§ TEXTE SOURCE:
○ ○ ○ ○ ○

À propos de cette édition

Éditeur
Pierre Tisseyre
Genre
Fantastique
Longueur
Roman
Format
Livre
Pagination
228
Lieu
Saint-Laurent
Année de parution
1997
ISBN
9782890516571
Support
Papier

Résumé/Sommaire

Octave est musicien, pauvre et inconnu. Rêve, son rêve, en est un de gloire et de richesse. Caline, sa compagne, les suit avec amour et une certaine résignation. Ils décident tous trois de se rendre en ville, lieu plus propice à la gloire. Là, ils rencontrent Émile, un écureuil intelligent et qui parle. Rêve est allé se promener sans son rêveur, ce qui est inhabituel. Il rencontre ainsi le directeur des rêves, qui veut s’occuper lui-même de son cas. Apitoyé par l’histoire d’Octave transmise en images frappantes par Rêve, il lui donne un catalyseur de circonstances qui aidera Octave à obtenir ce qu’il désire. C’est fait lorsqu’Ulric, gérant d’artistes à succès, entend Octave chanter devant un grand magasin et l’envoie chercher par son assistant.

Entre temps, nous faisons la connaissance d’Iris et d’Ésérine, des anges-cupidons voués aux amours humaines. Ésérine est en pleine révolte luciférienne contre Dieu et son travail. Pour la manifester, il frappe d’une flèche amoureuse Caline, qui se promène toute seule, et un inconnu totalement incompatible avec elle. Après avoir cédé sans comprendre ce qui lui arrive aux avances de l’inconnu, Homéo, Caline retourne chez elle, bien décidée à ne pas en parler à Octave qui, de toute façon, prône l’amour libre. Octave commence son ascension vers la gloire et apprécie fort richesses et honneurs, tandis qu’Ulric réalise enfin son rêve d’artiste frustré par personne interposée.

○ ○ ○ ○ ○

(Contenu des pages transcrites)
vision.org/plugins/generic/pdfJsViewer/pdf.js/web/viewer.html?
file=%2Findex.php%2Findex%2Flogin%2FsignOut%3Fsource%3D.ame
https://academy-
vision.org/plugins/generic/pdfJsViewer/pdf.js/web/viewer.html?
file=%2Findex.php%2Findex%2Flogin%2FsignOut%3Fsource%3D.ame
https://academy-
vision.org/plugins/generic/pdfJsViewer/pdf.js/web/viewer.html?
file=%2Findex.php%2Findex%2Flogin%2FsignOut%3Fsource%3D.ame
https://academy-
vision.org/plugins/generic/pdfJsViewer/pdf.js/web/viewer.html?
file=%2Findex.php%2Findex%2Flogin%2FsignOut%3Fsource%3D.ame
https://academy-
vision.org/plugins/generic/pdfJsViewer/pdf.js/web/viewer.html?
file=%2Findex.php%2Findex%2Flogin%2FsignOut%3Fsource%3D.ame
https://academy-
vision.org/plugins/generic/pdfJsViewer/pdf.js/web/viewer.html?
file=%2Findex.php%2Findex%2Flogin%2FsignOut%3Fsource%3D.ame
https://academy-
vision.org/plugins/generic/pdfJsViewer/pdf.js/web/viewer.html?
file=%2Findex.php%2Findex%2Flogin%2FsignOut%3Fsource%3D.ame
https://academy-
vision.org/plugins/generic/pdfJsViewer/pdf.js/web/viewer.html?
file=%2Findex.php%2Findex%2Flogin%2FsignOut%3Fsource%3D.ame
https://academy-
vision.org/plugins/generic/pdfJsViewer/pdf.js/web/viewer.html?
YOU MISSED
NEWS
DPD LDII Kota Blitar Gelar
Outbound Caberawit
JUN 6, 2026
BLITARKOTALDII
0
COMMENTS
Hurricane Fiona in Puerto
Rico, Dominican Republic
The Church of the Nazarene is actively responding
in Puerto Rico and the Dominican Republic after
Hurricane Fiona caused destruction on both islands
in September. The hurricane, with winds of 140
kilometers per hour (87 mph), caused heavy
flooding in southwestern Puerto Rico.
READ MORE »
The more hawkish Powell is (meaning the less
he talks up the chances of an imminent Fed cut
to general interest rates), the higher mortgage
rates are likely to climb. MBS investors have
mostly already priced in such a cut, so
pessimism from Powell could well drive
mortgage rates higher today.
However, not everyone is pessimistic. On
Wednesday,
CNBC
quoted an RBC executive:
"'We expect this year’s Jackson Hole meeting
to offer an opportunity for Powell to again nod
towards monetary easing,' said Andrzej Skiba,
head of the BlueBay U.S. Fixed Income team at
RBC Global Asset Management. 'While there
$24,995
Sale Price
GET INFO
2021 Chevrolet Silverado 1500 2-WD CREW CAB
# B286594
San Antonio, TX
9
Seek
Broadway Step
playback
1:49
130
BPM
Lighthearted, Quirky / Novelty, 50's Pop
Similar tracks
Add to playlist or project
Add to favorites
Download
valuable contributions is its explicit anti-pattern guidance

○ ○ ○ ○ ○

§ TÂCHE À EFFECTUER: Recopiez à l'identique le passage du texte source compris entre « Résumé/Sommaire » et « par son assistant. », ces deux extraits inclus. Veuillez vous fonder exclusivement sur le texte source.

§ SOLUTION PROPOSÉE:
Résumé/Sommaire

Octave est musicien, pauvre et inconnu. Rêve, son rêve, en est un de gloire et de richesse. Caline, sa compagne, les suit avec amour et une certaine résignation. Ils décident tous trois de se rendre en ville, lieu plus propice à la gloire. Là, ils rencontrent Émile, un écureuil intelligent et qui parle. Rêve est allé se promener sans son rêveur, ce qui est inhabituel. Il rencontre ainsi le directeur des rêves, qui veut s’occuper lui-même de son cas. Apitoyé par l’histoire d’Octave transmise en images frappantes par Rêve, il lui donne un catalyseur de circonstances qui aidera Octave à obtenir ce qu’il désire. C’est fait lorsqu’Ulric, gérant d’artistes à succès, entend Octave chanter devant un grand magasin et l’envoie chercher par son assistant.